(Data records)
= = = = =

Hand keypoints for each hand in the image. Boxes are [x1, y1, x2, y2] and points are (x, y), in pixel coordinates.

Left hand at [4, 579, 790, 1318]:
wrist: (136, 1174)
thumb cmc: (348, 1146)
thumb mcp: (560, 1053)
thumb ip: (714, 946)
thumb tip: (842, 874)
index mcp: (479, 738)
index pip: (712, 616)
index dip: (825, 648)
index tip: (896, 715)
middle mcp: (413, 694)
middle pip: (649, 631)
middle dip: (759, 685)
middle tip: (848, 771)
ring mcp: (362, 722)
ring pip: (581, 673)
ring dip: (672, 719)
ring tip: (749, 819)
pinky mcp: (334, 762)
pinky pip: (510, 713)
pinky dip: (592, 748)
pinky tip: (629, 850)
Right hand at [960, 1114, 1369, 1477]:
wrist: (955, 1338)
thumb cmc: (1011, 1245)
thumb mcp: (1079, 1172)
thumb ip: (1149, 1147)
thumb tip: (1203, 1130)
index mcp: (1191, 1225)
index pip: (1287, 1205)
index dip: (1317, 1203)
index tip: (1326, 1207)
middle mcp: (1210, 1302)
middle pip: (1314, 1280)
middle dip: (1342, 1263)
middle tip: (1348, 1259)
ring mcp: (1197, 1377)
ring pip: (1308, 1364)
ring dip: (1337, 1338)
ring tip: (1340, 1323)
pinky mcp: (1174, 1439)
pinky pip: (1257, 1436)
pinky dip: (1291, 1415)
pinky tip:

= = = = =

**EXERCISE REQUIREMENTS**
Print all of the entries exactly as they are written.

**RESPONSE AREA**
Hand keypoints for each hand in the image. Boxes are [x1, y1, x2, y2] and points are (x, y), in pixel coordinates.

Left hand at [4, 579, 790, 1318]:
wrist: (136, 1174)
thumb cmc: (348, 1146)
thumb mcp: (560, 1053)
thumb ip: (714, 946)
thumb tip: (842, 874)
index mcp: (479, 738)
index pip: (712, 616)
index dip: (825, 648)
index tip: (896, 715)
middle mcp: (413, 694)
middle pip: (649, 631)
middle dip: (759, 685)
middle tip: (848, 771)
ring mcp: (362, 722)
ring pip: (581, 673)
ring dip: (672, 719)
ring tip: (749, 819)
pinky mcp: (334, 762)
pinky pip: (510, 713)
pinky dip: (592, 748)
pinky tip: (629, 850)
Right hand at [960, 1114, 1369, 1477]:
wrist: (955, 1338)
thumb cmc: (1011, 1245)
thumb mcp: (1079, 1172)
thumb ip: (1149, 1147)
thumb tip: (1203, 1130)
index mcp: (1191, 1225)
index pip: (1287, 1205)
index dip: (1317, 1203)
index tip: (1326, 1207)
middle mcp: (1210, 1302)
middle pip: (1314, 1280)
middle dip: (1342, 1263)
middle tip: (1348, 1259)
ring mcp: (1197, 1377)
ring pip: (1308, 1364)
ring dip: (1337, 1338)
ring tip: (1340, 1323)
pinky mcp: (1174, 1439)
pinky pip: (1257, 1436)
pinky dip: (1291, 1415)
pinky tip:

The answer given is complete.